You can choose either morning or evening time to practice this asana in your comfort. But at least keep a gap of 3 to 5 hours between your practice and mealtime.
Perform these Yoga Poses before performing Matsyasana Yoga Posture:
- Virasana Yoga or Hero Pose
- Savangasana Yoga or Shoulderstand
- Halasana Yoga or Plow Pose
- Urdhva Padmasana Yoga or Inverted Lotus Pose
- Pindasana or Embryo Pose
How to do Matsyasana Yoga Pose?
Let us know how to do Matsyasana-
- First of all, spread your yoga mat and sit on it in Dandasana posture.
- Breathing, lift both legs, and bring them to the Padmasana posture.
- Now slowly move your back towards the back. Support your torso by inoculating the elbow on the ground.
- Make sure the bodyweight is at the elbow and not the head. As soon as the chest is lifted, try pressing the shoulder blades.
- Now, while extending the neck, tilt the head towards the ground and keep tilting your back and head till the head touches the ground.
- Now raise your hands up and hold the thumb of your feet with your hands.
- Now keep your eyes on the nose. If you find it difficult to do so, you can also balance your vision.
- According to your ability, stay in this pose for 1 to 2 minutes.
- Then, to come out of the pose, slowly bring the legs back to the initial position. Take less time at the beginning of this yoga (at least 30 seconds is also enough) and gradually increase the practice time.
If you are seeking more in-depth knowledge of yoga poses, then you can join yoga school in Rishikesh, India.
Points to Keep in Mind While Doing Matsyasana (Fish Pose)

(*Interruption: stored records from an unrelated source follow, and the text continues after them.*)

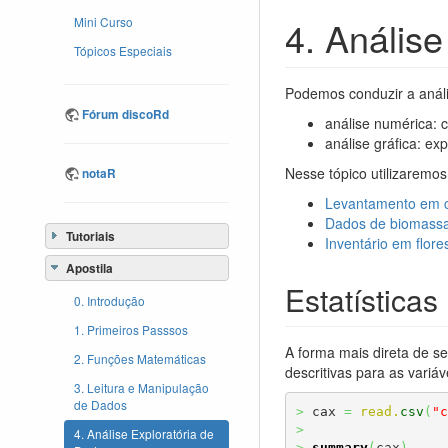
4. Anális
Mini Curso
Tópicos Especiais
Podemos conduzir a análi
Fórum discoRd
análise numérica: c
análise gráfica: ex
Nesse tópico utilizaremos
notaR
Levantamento em c
Dados de biomassa
Tutoriais
Inventário em flore
Apostila
Estatísticas
0. Introdução
1. Primeiros Passsos
A forma mais direta de s
2. Funções Matemáticas
descritivas para as variá
3. Leitura e Manipulação
de Dados
>
 cax 
=
read.
csv
(
"c
>
4. Análise Exploratória de
>
summary
(
cax
)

- If you are suffering from low or high blood pressure then it is better to avoid this particular posture. And patients who have a state of insomnia, as well as migraine patients should avoid this pose. If you have any back injury, it is strongly suggested that you do not try to do this pose.

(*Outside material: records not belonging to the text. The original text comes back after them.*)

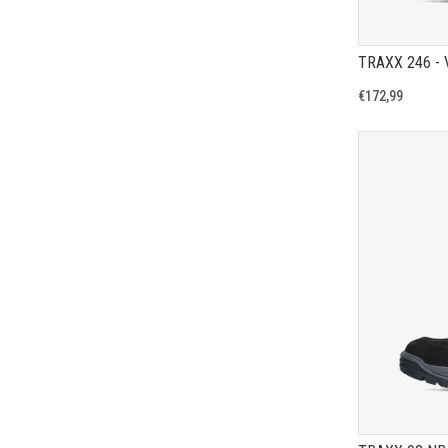
TRAXX 246 -
€172,99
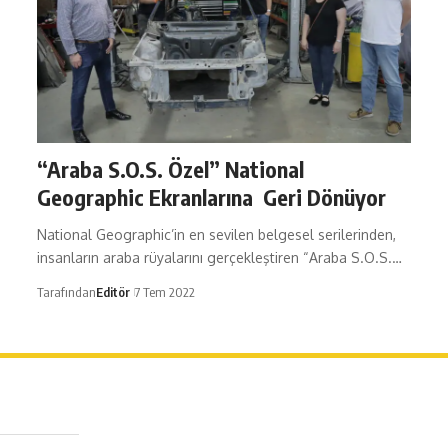
“Araba S.O.S. Özel” National
Geographic Ekranlarına Geri Dönüyor
National Geographic’in en sevilen belgesel serilerinden,
insanların araba rüyalarını gerçekleştiren “Araba S.O.S.…
Tarafından
Editör
7 Tem 2022
erağa Mah. Dr. Şakir Paşa Sok. No3/A Kadıköy İstanbul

- As a beginner, it is actually quite possible that whenever you start practicing this particular asana you can actually feel the stretch on your neck.
- To avoid this, you can easily lower the chest slightly or even put a pillow or fold a blanket under the head until you really feel comfortable in this pose.
Perform These Asanas After Performing Matsyasana Yoga Posture(Fish Pose)
- Uttana Padasana Yoga or Raised Legs Pose
- Sirsasana Yoga or Headstand
- Baddha Padmasana Yoga or Bounded Lotus Pose
- Padmasana Yoga or Lotus Pose
Precautions to be taken while practicing Matsyasana Yoga Posture (Fish Pose)
Along with knowing how to do Matsyasana, it is also necessary to know some precautions related to it, let us know what precautions a person should take while doing Matsyasana-
- If you start in yoga, then practice yoga under the supervision of a yoga guru.
- While doing any asana, never push too much with your physical ability.
- Avoid the practice of yoga in the problem of high or low blood pressure.
- Do not do this asana in migraine problems.
- A person suffering from insomnia should not practice it.
- Avoid doing this asana in case of severe lower back or neck injury.
Related BLog:- 4 Things You Must Know Before Hiring a Personal Trainer
Although, by joining 200 hour yoga teacher training in Rishikesh, you can also become a certified yoga teacher or trainer.
Hope after knowing all these benefits, you will never have to say what are the steps and benefits of Matsyasana Yoga Pose (Fish Pose).